Despite a predictable rear-guard action from District 4 (suburban) members Wyatt Bunker, Chris Thomas, and Terry Roland, a Memorandum of Understanding on the merger of Memphis City Schools and Shelby County Schools was handily ratified by the Shelby County Commission at a special meeting Monday — leaving only the Memphis City Council to complete the cycle.
After a mediation process presided over by U.S. District Judge Hardy Mays, the MOU was agreed upon last week by legal representatives of all the contending parties with an interest in the merger of Memphis City Schools with Shelby County Schools. Judge Mays had earlier mandated MCS-SCS merger, more or less along the lines provided for in the Norris-Todd bill, passed earlier this year by the legislature.

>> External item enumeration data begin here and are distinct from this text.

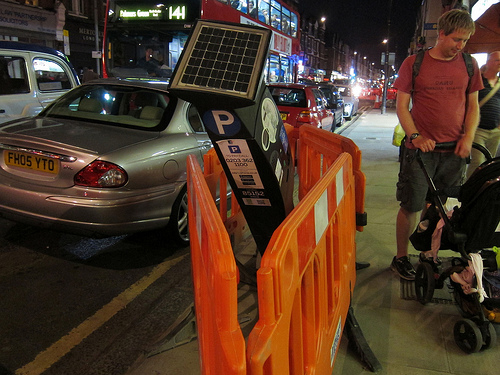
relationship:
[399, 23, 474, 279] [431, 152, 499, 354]
man holds stroller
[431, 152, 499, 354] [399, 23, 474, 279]
stroller in front of man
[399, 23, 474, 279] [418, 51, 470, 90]
man has backpack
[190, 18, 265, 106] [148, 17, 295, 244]
solar panel on meter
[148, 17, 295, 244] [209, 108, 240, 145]
meter has p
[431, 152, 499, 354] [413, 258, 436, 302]
stroller has wheel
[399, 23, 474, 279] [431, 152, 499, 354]
man pushes stroller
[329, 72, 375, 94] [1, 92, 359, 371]
lights near street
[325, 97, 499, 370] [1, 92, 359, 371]
sidewalk near street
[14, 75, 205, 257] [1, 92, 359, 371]
car in street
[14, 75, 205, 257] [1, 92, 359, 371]
car on street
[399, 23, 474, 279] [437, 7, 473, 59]
man has head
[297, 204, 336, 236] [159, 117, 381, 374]
square on barricades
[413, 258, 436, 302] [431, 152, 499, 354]
wheel on stroller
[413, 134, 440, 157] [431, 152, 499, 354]
hand on stroller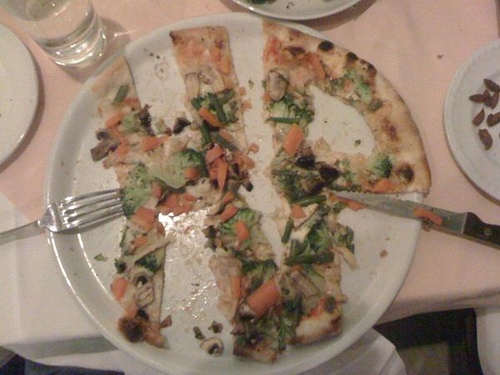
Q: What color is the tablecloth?
A: Pink.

The Commission also approved a framework of seven single-member districts for an all-county school board and arranged an interview date, September 7, for applicants interested in filling those seven slots on an interim basis, beginning October 1. Consistent with the Mays ruling, elections for the positions will be held in August 2012, pending completion of merger on September 1, 2013.
All votes were unanimous except for absentees and the opposition of Commissioners Bunker, Thomas and Roland. The three suburban commissioners repeated their previous objections to the entire merger process — essentially, as Bunker put it, that a functioning system, Shelby County Schools, was being shut down prematurely and forced into unwanted union with a problematic city system, that, in Roland’s words, the people of District 4 “don’t want this,” and that, as Thomas predicted, adverse educational change would be the consequence.
After hearing further protests from the dissenting commissioners, the Commission majority agreed to be flexible on ground rules for the candidate interviews — for example, removing from a list of FAQ’s (Frequently Asked Questions) for the candidates inquiries about party affiliation or prior attitudes toward school merger. As various members of the Commission majority pointed out, however, questions of that sort are likely to be asked anyhow, though, just not listed.
A further stipulation was that those candidates who had submitted themselves to examination in March, when the Commission was considering making appointment to a provisional 25-member board, would not need to repeat the entire interview process, though they would be subject to questions by commissioners.